Each couple is unique, Esquerre said. He trained one woman who then brought her husband to training.
“He’s a firefighter and he knows it all,” he said. “So I brought him in without her here. She said he was experienced and he said he was experienced. I gave him some drills, and he realized he wasn’t as experienced as he thought he was. If I had done that with him in front of his wife, it would have been a mess.”
When the couple first came to training together, the Esquerres separated them on the range until they could really work together.
“They’re some of my best private students now,” Esquerre said. “They really respect each other’s strengths and weaknesses, and really encourage each other. When they work together, they really work well.”
Part of what makes the Esquerres such effective trainers for couples is their very different personalities.
“Most of the time, Jolyn takes the wife and I take the husband,” Esquerre said. “But if we see that the husband will work better with a woman, we switch; Jolyn works with him and I work with the wife.

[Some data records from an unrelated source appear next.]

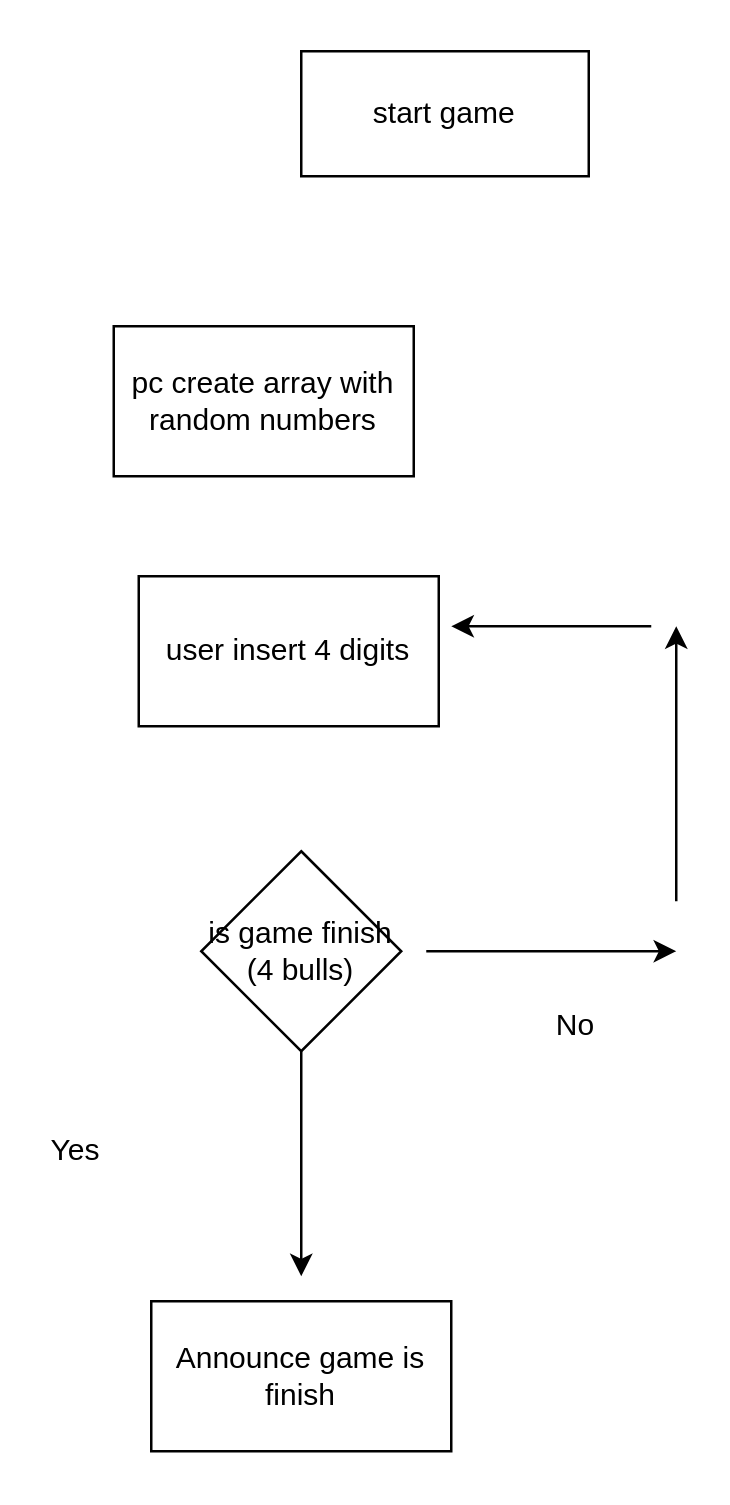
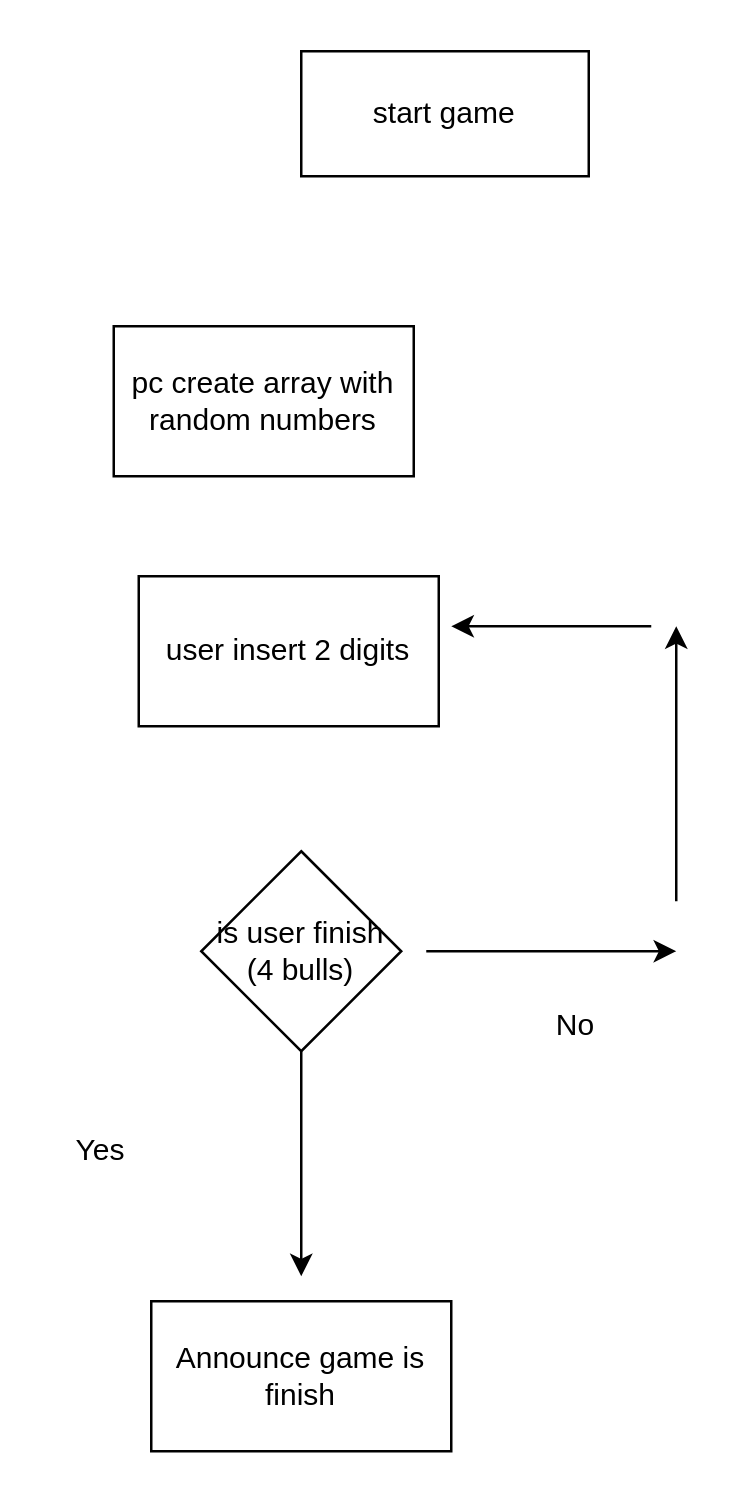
  <mxCell id="0" />
  <mxCell id="1" parent="0" />
  <mxCell id="2" value="start game" style="rounded=0;whiteSpace=wrap;html=1;" vertex="1" parent="1"><mxGeometry x="120" y="20" width="115" height="50" as="geometry" /></mxCell>
  <mxCell id="3" value="pc create array with random numbers" style="rounded=0;whiteSpace=wrap;html=1;" vertex="1" parent="1"><mxGeometry x="45" y="130" width="120" height="60" as="geometry" /></mxCell>
- <mxCell id="4" value="user insert 4 digits" style="rounded=0;whiteSpace=wrap;html=1;" vertex="1" parent="1"><mxGeometry x="55" y="230" width="120" height="60" as="geometry" /></mxCell>
- <mxCell id="5" value="is game finish (4 bulls)" style="rhombus;whiteSpace=wrap;html=1;" vertex="1" parent="1"><mxGeometry x="80" y="340" width="80" height="80" as="geometry" /></mxCell>
+ <mxCell id="4" value="user insert 2 digits" style="rounded=0;whiteSpace=wrap;html=1;" vertex="1" parent="1"><mxGeometry x="55" y="230" width="120" height="60" as="geometry" /></mxCell>
+ <mxCell id="5" value="is user finish (4 bulls)" style="rhombus;whiteSpace=wrap;html=1;" vertex="1" parent="1"><mxGeometry x="80" y="340" width="80" height="80" as="geometry" /></mxCell>
  <mxCell id="6" value="" style="endArrow=classic;html=1;exitX=0.5;exitY=1;exitDx=0;exitDy=0;" edge="1" parent="1" source="5"><mxGeometry width="50" height="50" relative="1" as="geometry"><mxPoint x="150" y="510" as="sourcePoint" /><mxPoint x="120" y="510" as="targetPoint" /></mxGeometry></mxCell>
- <mxCell id="7" value="Yes" style="text;html=1;strokeColor=none;fillColor=none;align=center;verticalAlign=middle;whiteSpace=wrap;rounded=0;" vertex="1" parent="1"><mxGeometry x="10" y="450" width="40" height="20" as="geometry" /></mxCell>
+ <mxCell id="7" value="Yes" style="text;html=1;strokeColor=none;fillColor=none;align=center;verticalAlign=middle;whiteSpace=wrap;rounded=0;" vertex="1" parent="1"><mxGeometry x="20" y="450" width="40" height="20" as="geometry" /></mxCell>
  <mxCell id="8" value="Announce game is finish" style="rounded=0;whiteSpace=wrap;html=1;" vertex="1" parent="1"><mxGeometry x="60" y="520" width="120" height="60" as="geometry" /></mxCell>
  <mxCell id="9" value="" style="endArrow=classic;html=1;" edge="1" parent="1"><mxGeometry width="50" height="50" relative="1" as="geometry"><mxPoint x="170" y="380" as="sourcePoint" /><mxPoint x="270" y="380" as="targetPoint" /></mxGeometry></mxCell>
  <mxCell id="10" value="No" style="text;html=1;strokeColor=none;fillColor=none;align=center;verticalAlign=middle;whiteSpace=wrap;rounded=0;" vertex="1" parent="1"><mxGeometry x="210" y="400" width="40" height="20" as="geometry" /></mxCell>
  <mxCell id="11" value="" style="endArrow=classic;html=1;" edge="1" parent="1"><mxGeometry width="50" height="50" relative="1" as="geometry"><mxPoint x="270" y="360" as="sourcePoint" /><mxPoint x="270" y="250" as="targetPoint" /></mxGeometry></mxCell>
  <mxCell id="12" value="" style="endArrow=classic;html=1;" edge="1" parent="1"><mxGeometry width="50" height="50" relative="1" as="geometry"><mxPoint x="260" y="250" as="sourcePoint" /><mxPoint x="180" y="250" as="targetPoint" /></mxGeometry></mxCell>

Jolyn is 72 and most of these guys are in their 40s. She’s like a mother hen, and she will put up with nothing, so they respect her. When she finishes working with a man, she has whatever they were working on solved.”
At the end of the day, Esquerre said, the dynamics of a couple are really critical to their effective training.
“If someone breaks into their home, they have to work as a team,” he said. “It’s not like, ‘You run into that room and I’ll defend you.’ They have to defend each other, so they have to cooperate and have a game plan. The extent to which they respect each other determines how well that game plan works.”